Western countries' relationship with russia may be more relaxed and allow for making ammends, but for any country in the east there was never a time in the past centuries when russia has not behaved lile a bully. Heck, ask any ww2 survivor in eastern europe and they'll tell you the russian "liberator" soldier was just a pillaging and raping piece of shit, and this was when they were technically not the occupier. And this before you start discussing the horrors of russian communist imperialism. I think its quite justified to think they should not be invited to any ww2 commemorations or allowed to act like they are part of "the good guys".

[–] [email protected] 1 points 6 months ago

Why do any ww2 commemoration if you're not going to invite the country that ended the war at this point ?

[–] [email protected] 12 points 6 months ago (1 children)

Sanctioning Russia should take any and all forms until they stop their assault on Ukraine. They've made it clear that they're not acting in good faith, so extending that to them is five steps short of appeasement.

[–] [email protected] 50 points 6 months ago (2 children)

I can appreciate that sentiment but at the same time it'd be hard to swallow if I were Ukrainian and the Russians were at this very moment killing my countrymen while my ally invites them over for tea. It's one thing to let go of the past, quite another to let go of the present.

[–] [email protected] 5 points 6 months ago

Yeah, maybe so. I'm sorta just playing devil's advocate. My point wasn't that Russia isn't a terrorist state which is visiting pointless destruction on the world at large in a stupid and dangerous way, more that the US has also roamed around the world killing innocent people for a variety of reasons, and we still get to go the Olympics and everything.

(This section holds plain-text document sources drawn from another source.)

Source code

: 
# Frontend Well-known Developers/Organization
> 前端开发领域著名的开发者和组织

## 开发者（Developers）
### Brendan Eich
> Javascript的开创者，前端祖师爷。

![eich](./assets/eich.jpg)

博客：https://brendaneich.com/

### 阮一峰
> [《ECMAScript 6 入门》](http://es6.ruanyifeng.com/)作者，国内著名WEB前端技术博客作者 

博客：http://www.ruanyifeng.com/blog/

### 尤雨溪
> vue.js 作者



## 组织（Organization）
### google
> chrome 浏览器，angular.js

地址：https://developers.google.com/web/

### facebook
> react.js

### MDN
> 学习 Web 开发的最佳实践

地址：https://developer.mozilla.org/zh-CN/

(I mean I'm not saying they're the same, and I kind of like that Russia got excluded from some of the friendly people's clubs when they started behaving like a rabid dog. Just, I'm saying maybe extending an olive branch every now and then is okay.)

[–] [email protected] 12 points 6 months ago

Exactly, totalitarian regimes gain soft power through good faith measures.

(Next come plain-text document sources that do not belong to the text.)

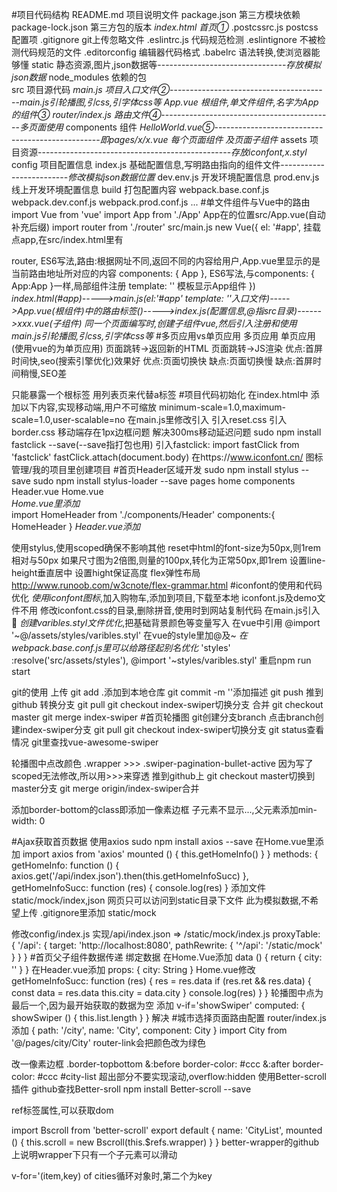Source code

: #项目代码结构
README.md           项目说明文件
package.json        第三方模块依赖
package-lock.json   第三方包的版本
*index.html          首页①*
.postcssrc.js       postcss配置项
.gitignore          git上传忽略文件
.eslintrc.js        代码规范检测
.eslintignore       不被检测代码规范的文件
.editorconfig       编辑器代码格式
.babelrc            语法转换,使浏览器能够懂
static              静态资源,图片,json数据等--------------------------------*存放模拟json数据*
node_modules        依赖的包  
src                 项目源代码
    *main.js         项目入口文件②*----------------------------------------*main.js引轮播图,引css,引字体css等*
    *App.vue         根组件,单文件组件,名字为App的组件③*
    *router/index.js 路由文件④*-------------------------------------------*多页面使用*
    components      组件
        *HelloWorld.vue⑤*-------------------------------------------------*即pages/x/x.vue 每个页面组件 及页面子组件*
    assets          项目资源------------------------------------------------*存放iconfont,x.styl*
config              项目配置信息
    index.js        基础配置信息,写明路由指向的组件文件-------------------------*修改模拟json数据位置*
    dev.env.js      开发环境配置信息
    prod.env.js     线上开发环境配置信息
build               打包配置内容
    webpack.base.conf.js
    webpack.dev.conf.js
    webpack.prod.conf.js
    ...
#单文件组件与Vue中的路由
import Vue from 'vue'
import App from './App'     App在的位置src/App.vue(自动补充后缀)
import router from './router'
src/main.js
new Vue({
  el: '#app',               挂载点app,在src/index.html里有 <div id="app"></div>
  router,                   ES6写法,路由:根据网址不同,返回不同的内容给用户,App.vue里<router-view/>显示的是当前路由地址所对应的内容
  components: { App },      ES6写法,与components: { App:App }一样,局部组件注册
  template: '<App/>'        模板显示App组件
})
*index.html(#app)----->main.js(el:'#app' template: '<App/>'入口文件)----->App.vue(根组件)中的路由标签(<router-view/>)----->index.js(配置信息,@指src目录)------>xxx.vue(子组件)*
*同一个页面编写时,创建子组件vue,然后引入注册和使用*
*main.js引轮播图,引css,引字体css等*
#多页应用vs单页应用
多页应用                                                    单页应用(使用vue的为单页应用)
页面跳转->返回新的HTML                                        页面跳转->JS渲染
优点:首屏时间快,seo(搜索引擎优化)效果好                         优点:页面切换快
缺点:页面切换慢                                              缺点:首屏时间稍慢,SEO差

<template></template>只能暴露一个根标签
用<router-link to='/list'>列表页</router-link>来代替a标签
#项目代码初始化
在index.html中
    添加以下内容,实现移动端,用户不可缩放
    minimum-scale=1.0,maximum-scale=1.0,user-scalable=no
在main.js里修改引入
    引入reset.css
    引入border.css 移动端存在1px边框问题
    解决300ms移动延迟问题
        sudo npm install fastclick --save(--save指打包也用)
        引入fastclick:
            import fastClick from 'fastclick'
            fastClick.attach(document.body)
在https://www.iconfont.cn/ 图标管理/我的项目里创建项目
#首页Header区域开发
sudo npm install stylus --save
sudo npm install stylus-loader --save
pages
    home
        components
            Header.vue
    Home.vue   
*Home.vue里添加*            
import HomeHeader from './components/Header'
components:{
    HomeHeader
}
<home-header></home-header>
*Header.vue添加*
<style lang="stylus" scoped></style>
使用stylus,使用scoped确保不影响其他
reset中html的font-size为50px,则1rem相对与50px
如果尺寸图为2倍图,则量的100px,转化为正常50px,即1rem
设置line-height垂直居中
设置hight保证高度
flex弹性布局
http://www.runoob.com/w3cnote/flex-grammar.html
#iconfont的使用和代码优化
*使用iconfont图标*,加入购物车,添加到项目,下载至本地
iconfont.js及demo文件不用
修改iconfont.css的目录,删除拼音,使用时到网站复制代码
在main.js引入
<span class="iconfont">&#xe624;</span>
*创建varibles.styl文件优化*,把基础背景颜色等变量写入
在vue中引用    @import '~@/assets/styles/varibles.styl' 在vue的style里加@及~
*在webpack.base.conf.js里可以给路径起别名优化*
 'styles' :resolve('src/assets/styles'),
 @import '~styles/varibles.styl'
重启npm run start

git的使用 
        上传
        git add .添加到本地仓库
        git commit -m ''添加描述
        git push   推到github
        转换分支
        git pull
        git checkout index-swiper切换分支
        合并
        git checkout master
        git merge index-swiper
#首页轮播图
git创建分支branch
    点击branch创建index-swiper分支
    git pull
    git checkout index-swiper切换分支
    git status查看情况
git里查找vue-awesome-swiper
<style lang="stylus" scoped>
    .wrapper
        width: 100%
        height: 0
        overflow: hidden
        padding-bottom: 31.25%//宽高比
        .swiper-img
            width: 100%
</style>
轮播图中点改颜色
.wrapper >>> .swiper-pagination-bullet-active
因为写了scoped无法修改,所以用>>>来穿透
推到github上
git checkout master切换到master分支
git merge  origin/index-swiper合并


添加border-bottom的class即添加一像素边框
子元素不显示...,父元素添加min-width: 0

#Ajax获取首页数据
使用axios
sudo npm install axios --save
在Home.vue里添加
import axios from 'axios'
mounted () {
    this.getHomeInfo()
  }
}
methods: {
    getHomeInfo: function () {
        axios.get('/api/index.json').then(this.getHomeInfoSucc)
    },
    getHomeInfoSucc: function (res) {
      console.log(res)
    }
添加文件
static/mock/index,json
网页只可以访问到static目录下文件
此为模拟数据,不希望上传
.gitignore里添加
static/mock

修改config/index.js
实现/api/index.json => /static/mock/index.js
proxyTable: {
        '/api': {
            target: 'http://localhost:8080',
            pathRewrite: {
                '^/api': '/static/mock'
            }
        }
    }
#首页父子组件数据传递
绑定数据
在Home.Vue添加
data () {
    return {
        city: ''
    }
  }
<home-header :city='city'></home-header>
在Header.vue添加
props: {
    city: String
  }
Home.vue修改
getHomeInfoSucc: function (res) {
      res = res.data
      if (res.ret && res.data) {
        const data = res.data
        this.city = data.city
      }
      console.log(res)
    }
  }
轮播图中点为最后一个,因为最开始获取的数据为空
添加
v-if='showSwiper'
computed: {
    showSwiper () {
      this.list.length
    }
  }
解决
#城市选择页面路由配置
router/index.js添加
{
      path: '/city',
      name: 'City',
      component: City
    }
import City from '@/pages/city/City'
<router-link to='/city'></router-link>
router-link会把颜色改为绿色

改一像素边框
.border-topbottom
     &:before
         border-color: #ccc
     &:after
         border-color: #ccc
#city-list
超出部分不要实现滚动,overflow:hidden
使用Better-scroll插件
github查找Better-sroll
npm install Better-scroll --save

ref标签属性,可以获取dom
<div class="list" ref="wrapper">
import Bscroll from 'better-scroll'
export default {
  name: 'CityList',
  mounted () {
    this.scroll = new Bscroll(this.$refs.wrapper)
  }
}
better-wrapper的github上说明wrapper下只有一个子元素可以滑动

v-for='(item,key) of cities循环对象时,第二个为key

[–] [email protected] 1 points 6 months ago

This is the best summary I could come up with:


PARIS — France’s decision to invite Russia to attend the 80th anniversary of the D-Day landings has stoked tensions with allied nations as leaders prepare to gather on the Normandy beaches on June 6.

Last month, Paris caught Western countries off guard when D-Day organizers announced they were extending an invitation to Moscow even as Russia launches a fresh offensive on Ukraine.

Officials from the United Kingdom and two other World War II allies expressed concerns over the move, raising questions ranging from the symbolic nature of the occasion, protocol issues and queries about diplomatic engagement with Russian representatives.

The organizer of the D-Day commemorations, Mission Libération, which is headed by France’s former ambassador to Washington Philippe Etienne, said last month that Russian representatives would be invited though Putin was persona non grata at the ceremony.

Tobias Ellwood, a Conservative MP and former U.K. defense minister, defended the move and said if Russia were not invited, then “we would risk blurring the geopolitics of today with the unity of purpose in defeating Nazism in the past.” The Soviet Union lost an estimated 27 million people during World War II.

Last week, France’s ambassador to Russia Pierre Lévy raised eyebrows when he attended Putin’s fifth presidential inauguration amid a boycott by most Western countries.